+++ Given data

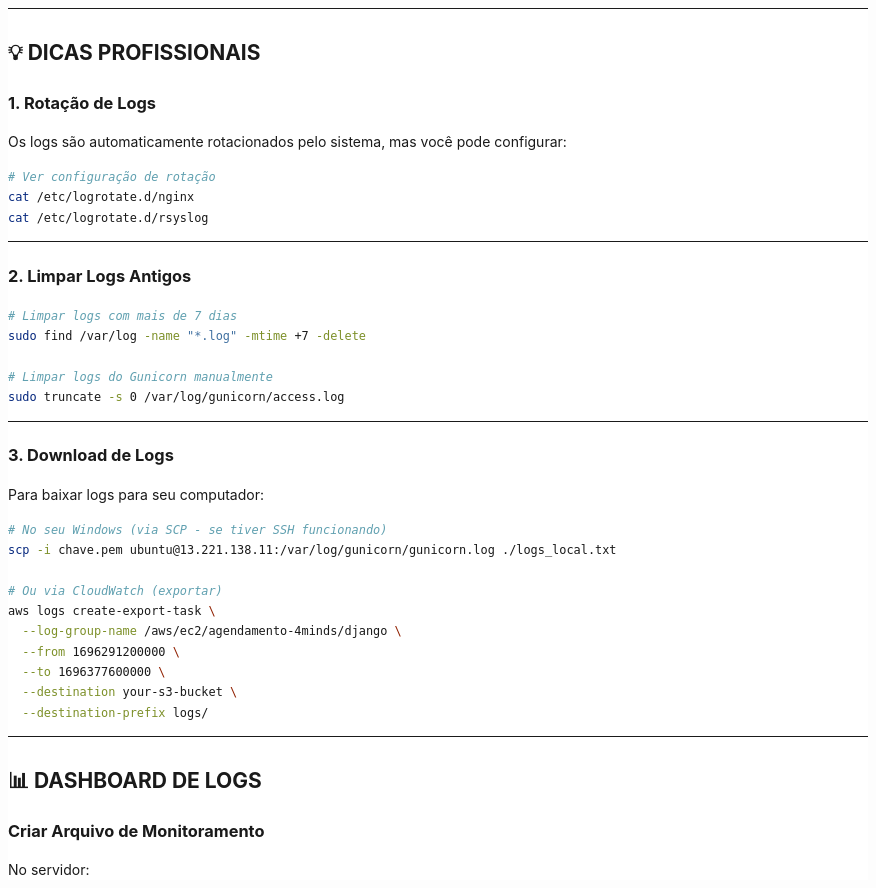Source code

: 
---

## 💡 DICAS PROFISSIONAIS

### 1. Rotação de Logs

Os logs são automaticamente rotacionados pelo sistema, mas você pode configurar:

```bash
# Ver configuração de rotação
cat /etc/logrotate.d/nginx
cat /etc/logrotate.d/rsyslog
```

---

### 2. Limpar Logs Antigos

```bash
# Limpar logs com mais de 7 dias
sudo find /var/log -name "*.log" -mtime +7 -delete

# Limpar logs do Gunicorn manualmente
sudo truncate -s 0 /var/log/gunicorn/access.log
```

---

### 3. Download de Logs

Para baixar logs para seu computador:

```bash
# No seu Windows (via SCP - se tiver SSH funcionando)
scp -i chave.pem ubuntu@13.221.138.11:/var/log/gunicorn/gunicorn.log ./logs_local.txt

# Ou via CloudWatch (exportar)
aws logs create-export-task \
  --log-group-name /aws/ec2/agendamento-4minds/django \
  --from 1696291200000 \
  --to 1696377600000 \
  --destination your-s3-bucket \
  --destination-prefix logs/
```

---

## 📊 DASHBOARD DE LOGS

### Criar Arquivo de Monitoramento

No servidor:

++++++

Exercise details – Without the pictures, print the whole listing exactly as given.

Task result –
Source code

: 
---

## 💡 DICAS PROFISSIONAIS

### 1. Rotação de Logs

Os logs são automaticamente rotacionados pelo sistema, mas você pode configurar:

```bash
# Ver configuração de rotação
cat /etc/logrotate.d/nginx
cat /etc/logrotate.d/rsyslog
```

---

### 2. Limpar Logs Antigos

```bash
# Limpar logs com mais de 7 dias
sudo find /var/log -name "*.log" -mtime +7 -delete

# Limpar logs do Gunicorn manualmente
sudo truncate -s 0 /var/log/gunicorn/access.log
```

---

### 3. Download de Logs

Para baixar logs para seu computador:

```bash
# No seu Windows (via SCP - se tiver SSH funcionando)
scp -i chave.pem ubuntu@13.221.138.11:/var/log/gunicorn/gunicorn.log ./logs_local.txt

# Ou via CloudWatch (exportar)
aws logs create-export-task \
  --log-group-name /aws/ec2/agendamento-4minds/django \
  --from 1696291200000 \
  --to 1696377600000 \
  --destination your-s3-bucket \
  --destination-prefix logs/
```

---

## 📊 DASHBOARD DE LOGS

### Criar Arquivo de Monitoramento

No servidor:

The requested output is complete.